We are in the season of light, linking solstice, Christmas, Chanukah, and New Year. Since Chanukah got swallowed up (literally) by Thanksgiving this year, I want to dwell on it a bit longer.
At my Jewish meditation group, we did a candle meditation in front of the fully lit Chanukah menorah. What should have been calming and inspiring agitated me and I had to leave the room. I couldn’t focus on the promise of the lights, the task of tending the flame of our inner light. All I could think of was my two boys at an elementary school holiday program years ago singing:
Don't
let the light go out
It's
lasted for so many years
Don't
let the light go out
Let
it shine through our love and our tears
Noah’s light was gone now, snuffed out by his own hand. In truth his light went out some time before as depression overtook him and wiped
out all feeling or connection.
I’m grateful to Noah’s photography professor who told us how
passionate he was in her class a few months before his death, how she would look up from lecturing to see
his face glowing. Somehow that class reignited him; his flame rallied. I wish I
could have witnessed that last firing up of my son’s spirit.
I wish I could say to the loved ones of depressed people everywhere
what I now understand better: Don’t let the light go out. Be alarmed; don’t
hold back out of deference to the person’s privacy or autonomy. Intervene
before he or she is too far gone to be reached.

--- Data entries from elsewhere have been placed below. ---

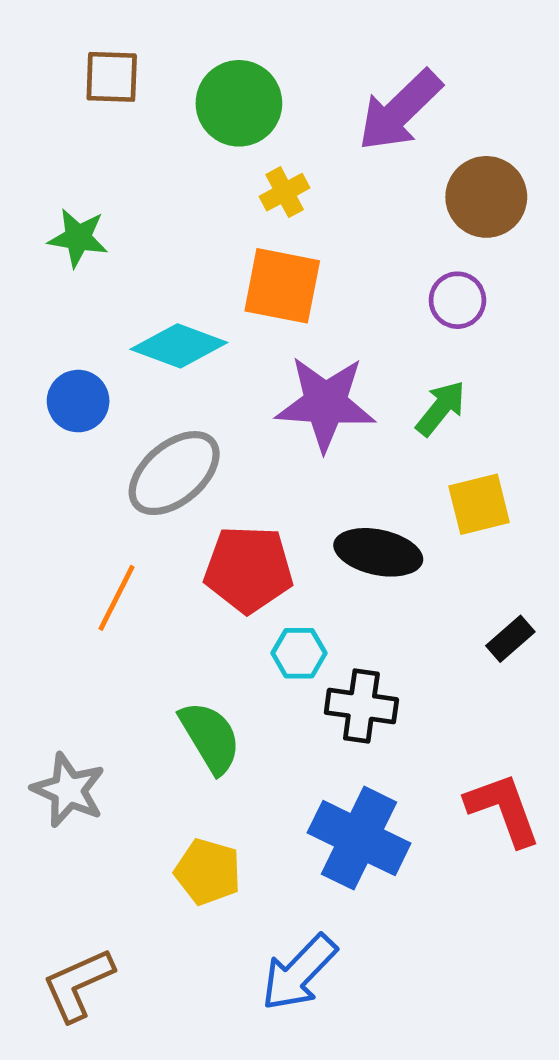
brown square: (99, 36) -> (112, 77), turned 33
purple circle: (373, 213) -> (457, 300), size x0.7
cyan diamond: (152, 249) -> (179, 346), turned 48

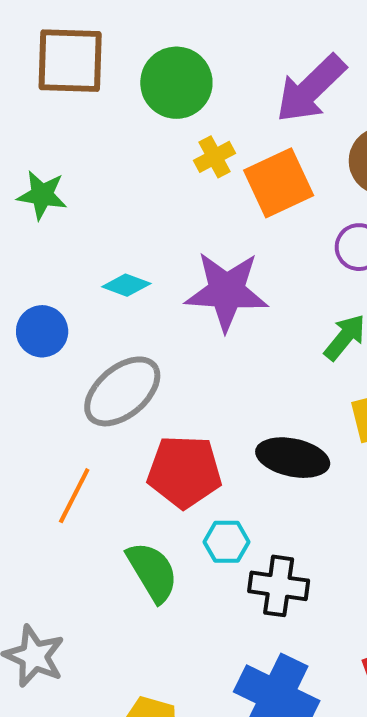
brown square: (112, 77) -> (70, 61), size x1.5
orange square: (282, 286) -> (279, 183), moved, turned -36
cyan diamond: (179, 346) -> (126, 285), size x0.6
purple star: (325, 403) -> (227, 291), moved
green semicircle: (210, 737) -> (152, 572), moved

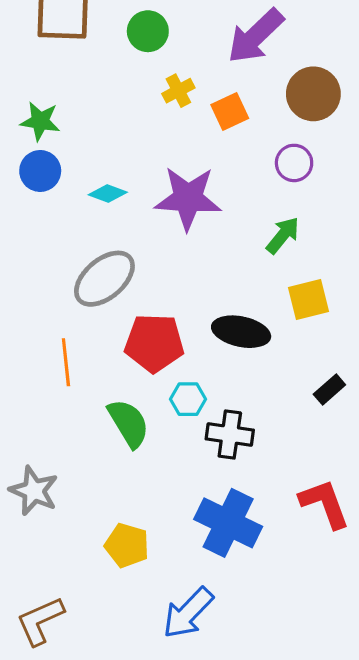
green circle: (176, 83) -> (148, 31), size x0.7
orange square: (279, 183) -> (230, 112), size x0.7
blue circle: (42, 331) -> (40, 171), moved
orange line: (74, 496) -> (66, 362), turned -33

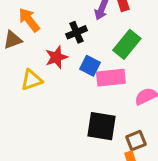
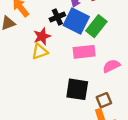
blue square: (90, 66) -> (76, 21), moved, size x1.6
yellow triangle: (32, 80) -> (40, 52), moved

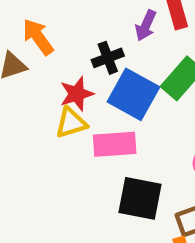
blue square: (76, 21) -> (133, 94), moved
pink rectangle: (84, 52) -> (115, 144), moved

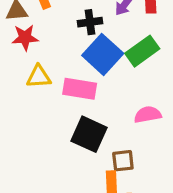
red star: (77, 94) -> (25, 38), moved
yellow triangle: (71, 123) -> (39, 77), moved

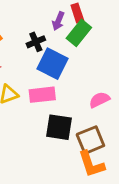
green rectangle: (142, 51) -> (79, 33), moved
brown square: (123, 161) -> (90, 140), size x1.5

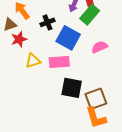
black cross: (36, 42) -> (47, 22), moved
pink semicircle: (99, 100) -> (100, 47), moved

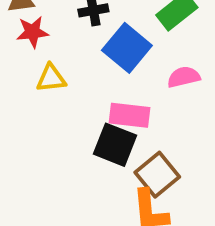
pink rectangle: (59, 62) -> (130, 115), moved
brown square: (96, 99) -> (157, 175), turned -30

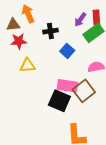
blue square: (127, 48) -> (67, 51), size x0.6
brown square: (157, 175) -> (84, 91), moved

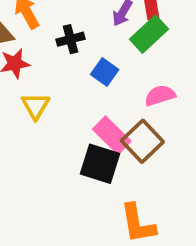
yellow triangle: (28, 65) -> (35, 106), turned -49
pink rectangle: (67, 86) -> (112, 135), turned 42

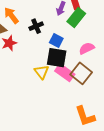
yellow triangle: (35, 106) -> (42, 72), moved
black square: (100, 164) -> (57, 58), moved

“We are holding Noah in the light,” Quaker friends wrote after Noah's death. I tried to hold him in the light with prayer and healing energy when
he was suffering. But it’s hard right now to summon light around the thought of my child in a box in the ground.
The days will be getting longer. I think of my family
and fellow survivors of suicide loss feeling bereft this holiday season. Will we be more ready as time passes to let in more light? To tend the flame both of our
loved one’s memory and of our own lives?